═══ Material for the task ═══

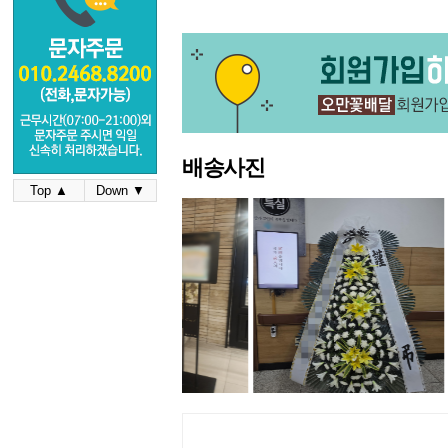
배송사진
Top ▲
Down ▼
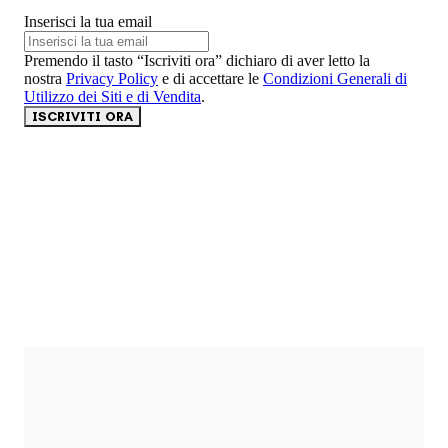
Inserisci la tua email
Premendo il tasto “Iscriviti ora” dichiaro di aver letto la
nostra
Privacy Policy
e di accettare le
Condizioni Generali di
Utilizzo dei Siti e di Vendita
.
ISCRIVITI ORA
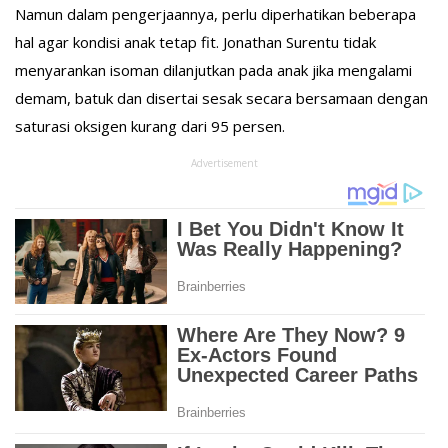
Namun dalam pengerjaannya, perlu diperhatikan beberapa
hal agar kondisi anak tetap fit. Jonathan Surentu tidak
menyarankan isoman dilanjutkan pada anak jika mengalami
demam, batuk dan disertai sesak secara bersamaan dengan
saturasi oksigen kurang dari 95 persen.
Advertisement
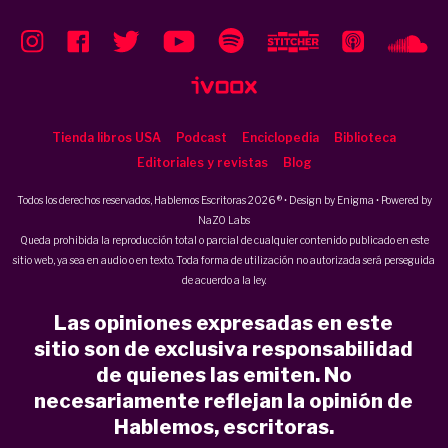
Tienda libros USA
Podcast
Enciclopedia
Biblioteca
Editoriales y revistas
Blog
Todos los derechos reservados, Hablemos Escritoras 2026 ® • Design by
Enigma
• Powered by
NaZO Labs
Queda prohibida la reproducción total o parcial de cualquier contenido publicado en este
sitio web, ya sea en audio o en texto. Toda forma de utilización no autorizada será perseguida
de acuerdo a la ley.
Las opiniones expresadas en este
sitio son de exclusiva responsabilidad
de quienes las emiten. No
necesariamente reflejan la opinión de
Hablemos, escritoras.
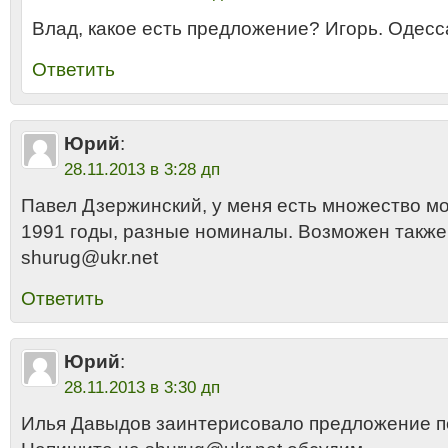
Влад, какое есть предложение? Игорь. Одесс
Ответить
Юрий
:
28.11.2013 в 3:28 дп
Павел Дзержинский, у меня есть множество м
1991 годы, разные номиналы. Возможен также
shurug@ukr.net
Ответить
Юрий
:
28.11.2013 в 3:30 дп
Илья Давыдов заинтерисовало предложение п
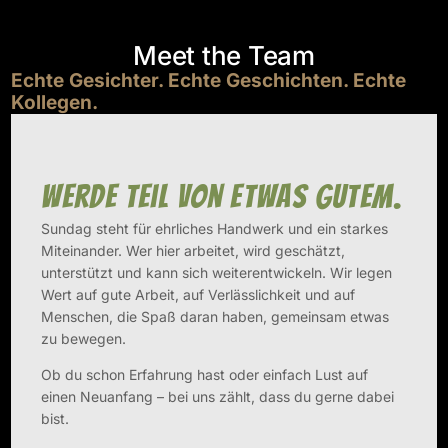
Meet the Team
Echte Gesichter. Echte Geschichten. Echte
Kollegen.
Werde Teil von etwas Gutem.
Sundag steht für ehrliches Handwerk und ein starkes
Miteinander. Wer hier arbeitet, wird geschätzt,
unterstützt und kann sich weiterentwickeln. Wir legen
Wert auf gute Arbeit, auf Verlässlichkeit und auf
Menschen, die Spaß daran haben, gemeinsam etwas
zu bewegen.
Ob du schon Erfahrung hast oder einfach Lust auf
einen Neuanfang – bei uns zählt, dass du gerne dabei
bist.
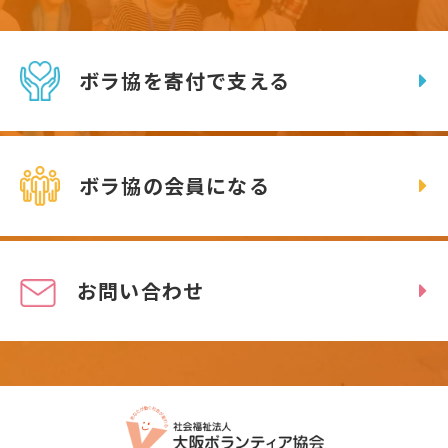
ボラ協を寄付で支える
ボラ協の会員になる
お問い合わせ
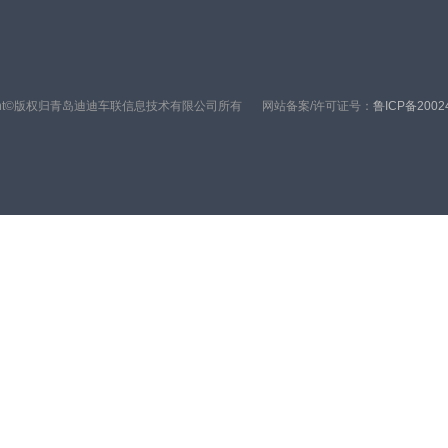
right©版权归青岛迪迪车联信息技术有限公司所有
网站备案/许可证号：
鲁ICP备2002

═══

_What you are asked to do_. Without including any picture, output all the material exactly as it appears.

_Task answer_.
배송사진
Top ▲
Down ▼
Inserisci la tua email
Premendo il tasto “Iscriviti ora” dichiaro di aver letto la
nostra
Privacy Policy
e di accettare le
Condizioni Generali di
Utilizzo dei Siti e di Vendita
.
ISCRIVITI ORA
Namun dalam pengerjaannya, perlu diperhatikan beberapa
hal agar kondisi anak tetap fit. Jonathan Surentu tidak
menyarankan isoman dilanjutkan pada anak jika mengalami
demam, batuk dan disertai sesak secara bersamaan dengan
saturasi oksigen kurang dari 95 persen.
Advertisement
Tienda libros USA
Podcast
Enciclopedia
Biblioteca
Editoriales y revistas
Blog
Todos los derechos reservados, Hablemos Escritoras 2026 ® • Design by
Enigma
• Powered by
NaZO Labs
Queda prohibida la reproducción total o parcial de cualquier contenido publicado en este
sitio web, ya sea en audio o en texto. Toda forma de utilización no autorizada será perseguida
de acuerdo a la ley.
Las opiniones expresadas en este
sitio son de exclusiva responsabilidad
de quienes las emiten. No
necesariamente reflejan la opinión de
Hablemos, escritoras.
Влад, какое есть предложение? Игорь. Одесс
Ответить
Юрий
:
28.11.2013 в 3:28 дп
Павел Дзержинский, у меня есть множество м
1991 годы, разные номиналы. Возможен также
shurug@ukr.net
Ответить
Юрий
:
28.11.2013 в 3:30 дп
Илья Давыдов заинтерисовало предложение п
Meet the Team
Echte Gesichter. Echte Geschichten. Echte
Kollegen.
Werde Teil von etwas Gutem.
Sundag steht für ehrliches Handwerk und ein starkes
Miteinander. Wer hier arbeitet, wird geschätzt,
unterstützt und kann sich weiterentwickeln. Wir legen
Wert auf gute Arbeit, auf Verlässlichkeit und auf
Menschen, die Spaß daran haben, gemeinsam etwas
zu bewegen.
Ob du schon Erfahrung hast oder einfach Lust auf
einen Neuanfang – bei uns zählt, dass du gerne dabei
bist.
ボラ協を寄付で支える
ボラ協の会員になる
お問い合わせ
right©版权归青岛迪迪车联信息技术有限公司所有
网站备案/许可证号：
鲁ICP备2002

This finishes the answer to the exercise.